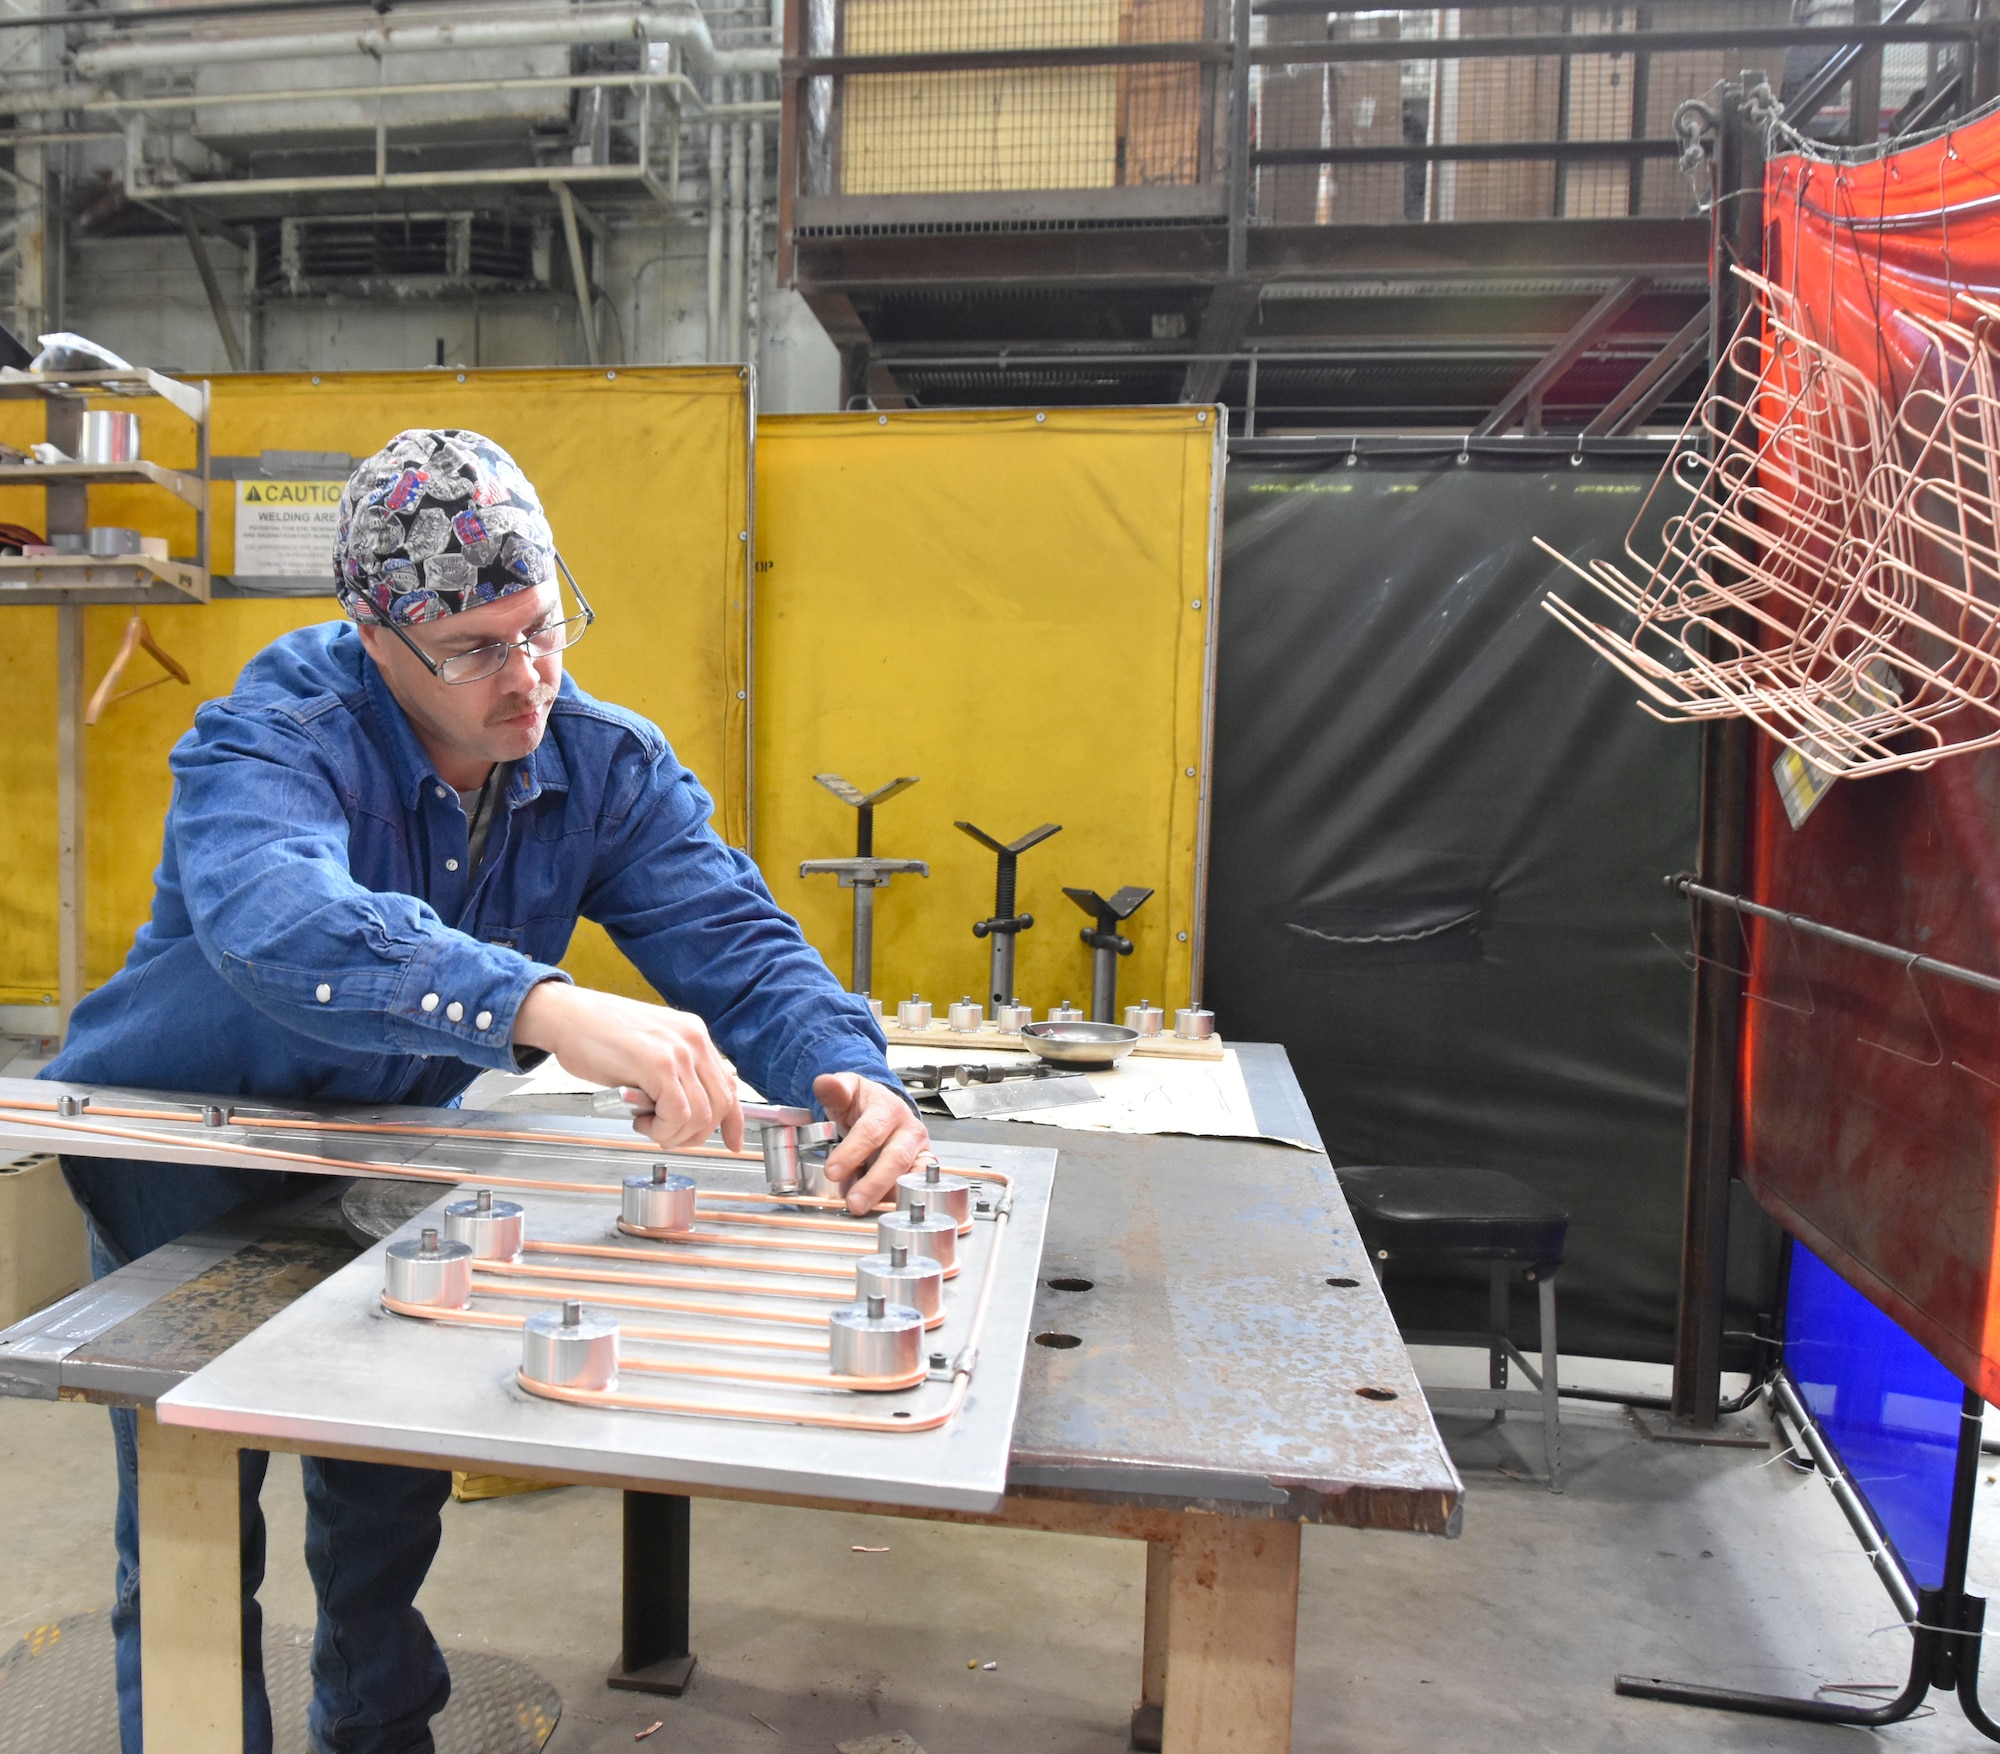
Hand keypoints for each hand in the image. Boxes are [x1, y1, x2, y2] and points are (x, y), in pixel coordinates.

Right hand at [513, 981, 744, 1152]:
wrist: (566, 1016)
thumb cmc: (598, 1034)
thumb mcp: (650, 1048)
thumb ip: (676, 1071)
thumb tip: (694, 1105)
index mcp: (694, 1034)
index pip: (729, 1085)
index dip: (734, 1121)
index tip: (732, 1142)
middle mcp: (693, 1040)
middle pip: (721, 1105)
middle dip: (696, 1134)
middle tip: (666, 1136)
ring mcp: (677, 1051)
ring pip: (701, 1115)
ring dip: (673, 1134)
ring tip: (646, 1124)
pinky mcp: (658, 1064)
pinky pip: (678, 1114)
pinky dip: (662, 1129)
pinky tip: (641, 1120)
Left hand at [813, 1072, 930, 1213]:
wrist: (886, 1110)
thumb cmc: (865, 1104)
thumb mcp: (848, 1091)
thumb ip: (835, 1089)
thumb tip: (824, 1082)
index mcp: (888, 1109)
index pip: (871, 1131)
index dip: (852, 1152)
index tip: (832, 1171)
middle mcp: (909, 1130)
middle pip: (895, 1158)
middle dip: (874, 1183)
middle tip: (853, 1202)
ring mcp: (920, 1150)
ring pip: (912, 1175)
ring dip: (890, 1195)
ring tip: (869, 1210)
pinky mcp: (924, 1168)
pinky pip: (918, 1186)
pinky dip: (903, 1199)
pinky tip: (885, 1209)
++++++++
Above are the records; copy every one of them exactly and omit the images.

Hand keypoints for each hand in the image. Boxes are [x1, y1, x2, y2] and points are (x, y), in pixel coordinates.

Right hand at [513, 981, 744, 1152]:
wrist: (566, 1016)
thumb cmc: (598, 1034)
thumb mcp: (650, 1048)
thumb ip: (676, 1071)
thumb tip: (694, 1105)
index mcp: (694, 1034)
index pip: (729, 1085)
index dip: (734, 1121)
index tip: (732, 1142)
middle mcp: (693, 1040)
middle pip: (721, 1105)
middle dip: (696, 1134)
middle tip: (666, 1136)
ring mcp: (677, 1051)
ring pip: (701, 1115)
ring dip: (673, 1134)
ring tip: (646, 1124)
pinky mcp: (658, 1064)
pinky pip: (678, 1114)
pinky dip: (662, 1129)
pinky tip: (641, 1120)
Left hand at [813, 1072, 930, 1213]:
wrist: (886, 1110)
thumb cmc: (865, 1104)
thumb mcp: (848, 1091)
thumb ip: (835, 1089)
thumb tip: (824, 1082)
index mcp: (888, 1109)
index pip: (871, 1131)
index dip: (852, 1152)
index tip: (832, 1171)
middle mcp: (909, 1130)
middle pip: (895, 1158)
middle dip: (874, 1183)
middle tip: (853, 1202)
ring mcp: (920, 1150)
ring pip: (912, 1175)
ring dip: (890, 1195)
ring tip: (869, 1210)
pinky mcp: (924, 1168)
pinky pip: (918, 1186)
pinky dip: (903, 1199)
pinky tip: (885, 1209)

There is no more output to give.